A typical long-haul commercial truck used to cover about 225km a day on average prior to July 2017 and spend a fifth of its run time at inter-state border check posts. After these check posts were dismantled in July 2017, when India replaced 17 central and state taxes with a goods and services tax (GST), the logistics industry emerged as a clear winner. Logistics cost, which used to account for about 14% of the value of goods sold in the country, came down to 10-12% while the distance covered in a day improved from about 225km to 300-325km, according to an analysis by the roads ministry.
Another winner from the tax reform rolled out after about 17 years of planning and negotiations, is the consumer. Several rounds of tax rate cuts made sure taxes on goods, including on items such as washing machines, televisions, cameras and a host of household items, became cheaper and retail inflation stayed under control.

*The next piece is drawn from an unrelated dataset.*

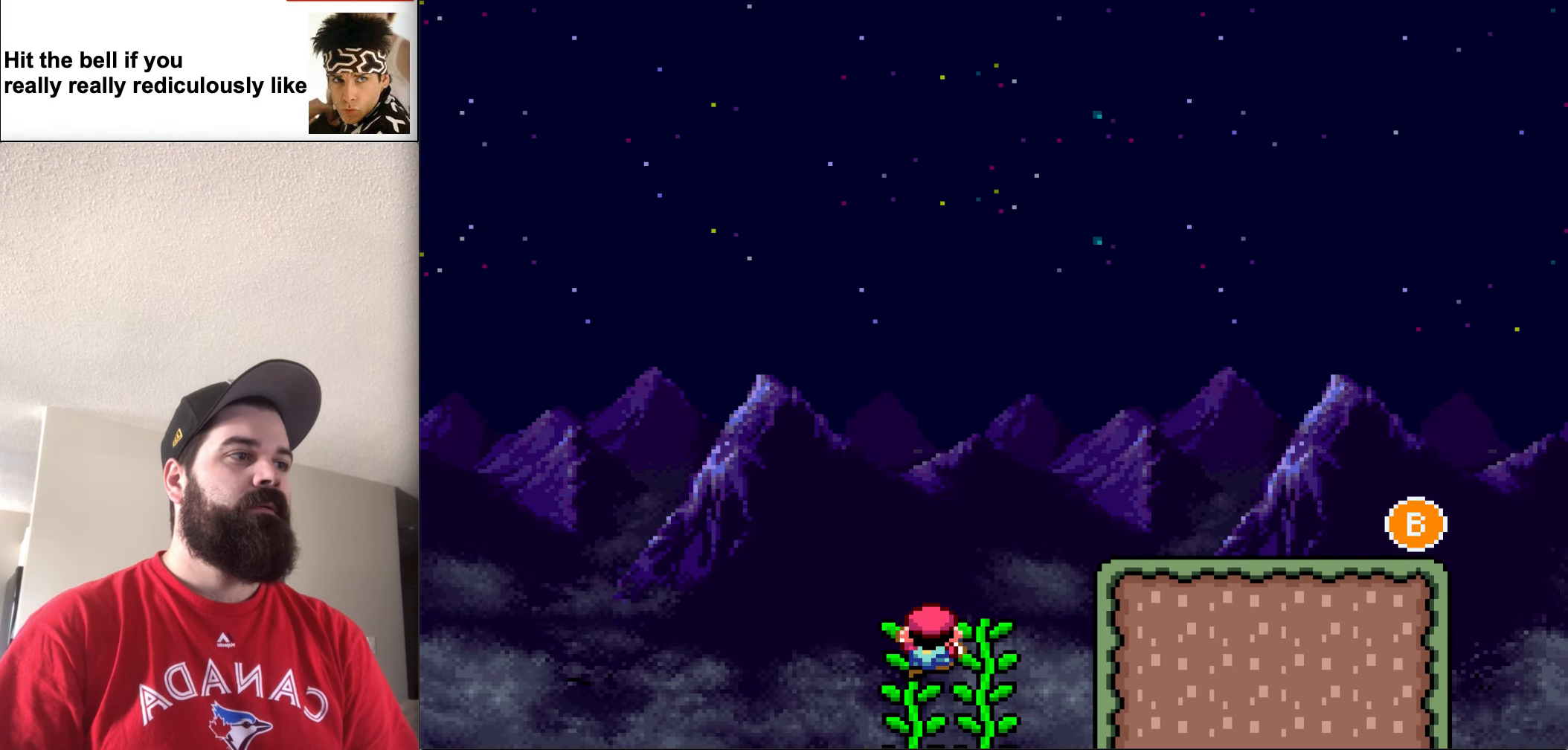
{"buttons": ["Y"], "events": [[167, "DPAD_UP", "up"]]}
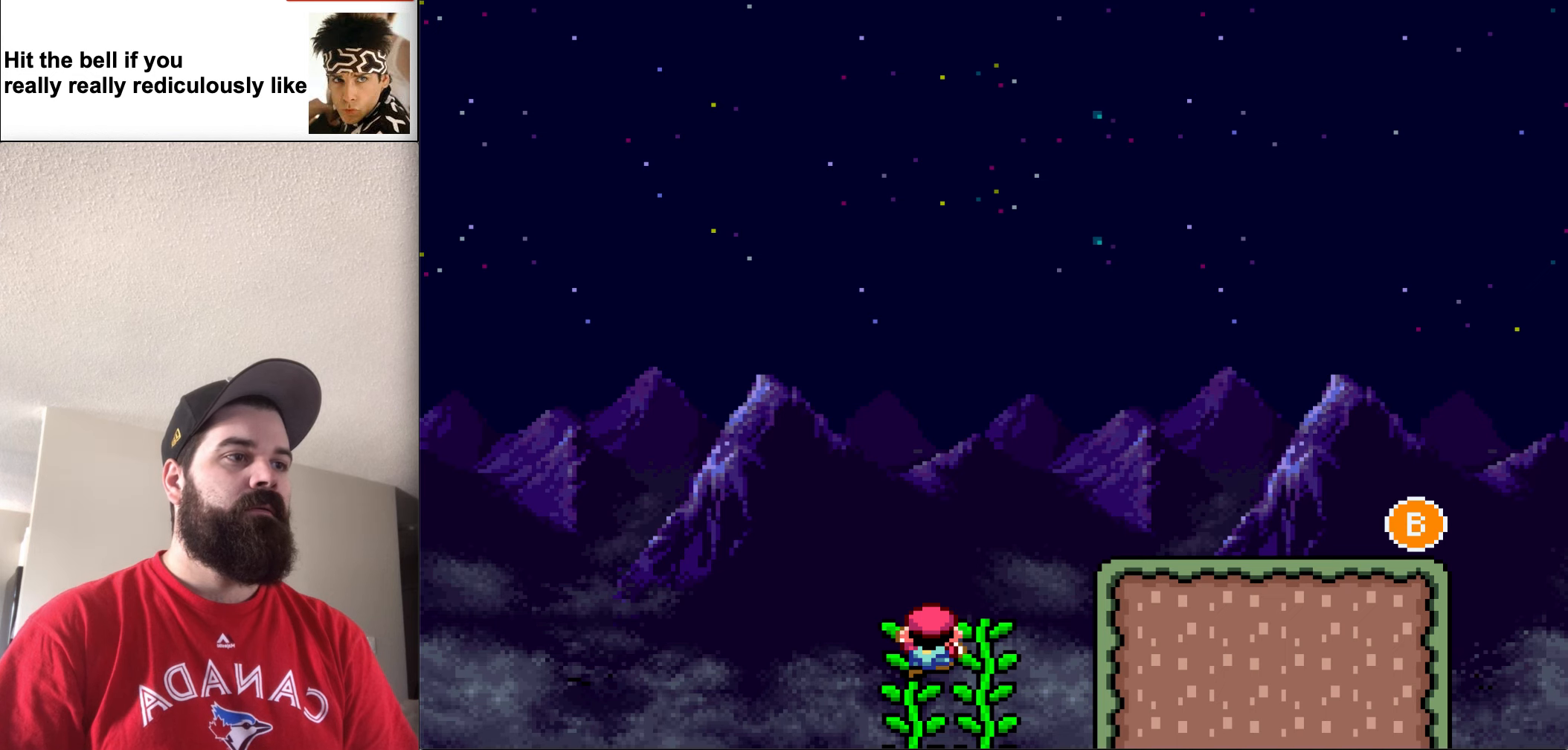
{"buttons": ["Y", "DPAD_UP"], "events": [[134, "DPAD_RIGHT", "down"], [267, "DPAD_RIGHT", "up"], [400, "DPAD_UP", "down"]]}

Though taxes on goods have come down from the pre-GST era, only a few services such as restaurants and under-construction properties have benefited from rate reductions.
For businesses and traders, the reform brought down the number of forms to be filed by businesses to just 12 from 495 earlier. Yet, rolling out the biggest tax reform since independence was not a smooth affair. According to Abhishek Jain, tax partner at EY, absence of a ‘tax on tax’ effect and uniformity of law across states are benefits that GST has brought to businesses. The tax reform brought most of the indirect taxes into the domain of a federal body, the GST Council, out of the exclusive domains of central and state governments.
Anticipating the sea change in taxation, the way of reporting and the uncertainties involved, businesses slowed down production in the weeks before GST roll-out. This is believed to have caused the sharp slowdown in gross domestic product (GDP) growth to 6% in the June quarter of FY18, compared to a 7% expansion in the fourth quarter of FY17 ending March 2017. Growth recovered in subsequent quarters with policymakers suspending some of the toughest provisions such as invoice-matching and extending deadlines for filing returns, in addition to handholding businesses and traders to navigate the new system. By the last quarter of FY18, growth had recovered to 8.1%, though after that the economy started cooling off. This trend continues with growth slowing down to 4.5% in the second quarter of FY20, its slowest pace since March 2013.
The deepening economic slowdown is testing the assumptions behind GST. One of them, based on the experience in some other economies, is that GST could spur the economic growth rate by 1-2 percentage points. An efficient and distortion-free tax system was expected to support economic growth. Experts say that it is too early to judge GST by the trends in economic growth or revenue collection so far.
“There is no doubt that consumers and businesses have benefited from GST but in a large country with diverse state economies, it will take about five years to realize the full potential of GST. We are halfway towards that goal. Now we should allow GST to settle and only incremental changes should be made. Overall, GST reform has helped businesses," said M.S. Mani, tax partner at Deloitte India.
What is bothering policymakers is the shortfall in GST collections, which is affecting the Narendra Modi administration’s ability to pay states the promised compensation for their revenue losses. This is putting pressure on policymakers to raise GST rates. “GST being a tax on transactions, there is a direct correlation between revenue collection and the growth rate. If growth falters, revenue cannot grow," said Mani.
Though petroleum, electricity and real estate, other than under construction properties, are out of GST, the indirect tax system has become more unified across states. This makes doing business easier. GST could be further simplified, but it is a simpler regime than the earlier fragmented indirect tax system. Removal of internal trade barriers and tax efficiency are expected to bring dividends to the economy in due course. The shift to a technology-oriented tax is also expected to help the authorities to widen the tax base further. Inclusion of currently excluded sectors, clarity on issues like intra-company services between two offices and an option for voluntary payment of GST dues with waiver of interest and penalty should make this reform even more successful, said Jain.